__Work order__
Search the data for the string "物々交感論" and copy each line in which it appears.

§

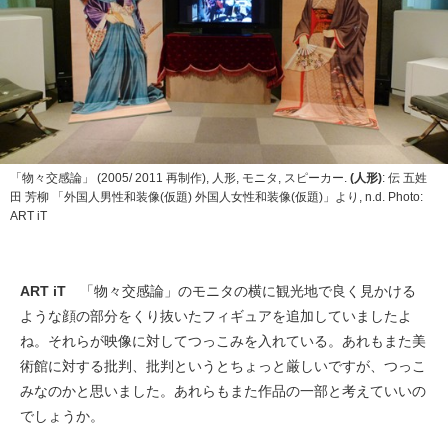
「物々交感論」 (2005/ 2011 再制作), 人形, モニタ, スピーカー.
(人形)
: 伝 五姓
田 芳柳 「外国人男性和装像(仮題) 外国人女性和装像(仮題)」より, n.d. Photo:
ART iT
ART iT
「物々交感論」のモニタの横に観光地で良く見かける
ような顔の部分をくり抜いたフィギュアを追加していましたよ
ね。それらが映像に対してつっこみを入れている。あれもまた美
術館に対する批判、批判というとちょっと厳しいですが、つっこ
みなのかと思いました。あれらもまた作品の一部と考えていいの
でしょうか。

§

__The answer__
「物々交感論」 (2005/ 2011 再制作), 人形, モニタ, スピーカー.
「物々交感論」のモニタの横に観光地で良く見かける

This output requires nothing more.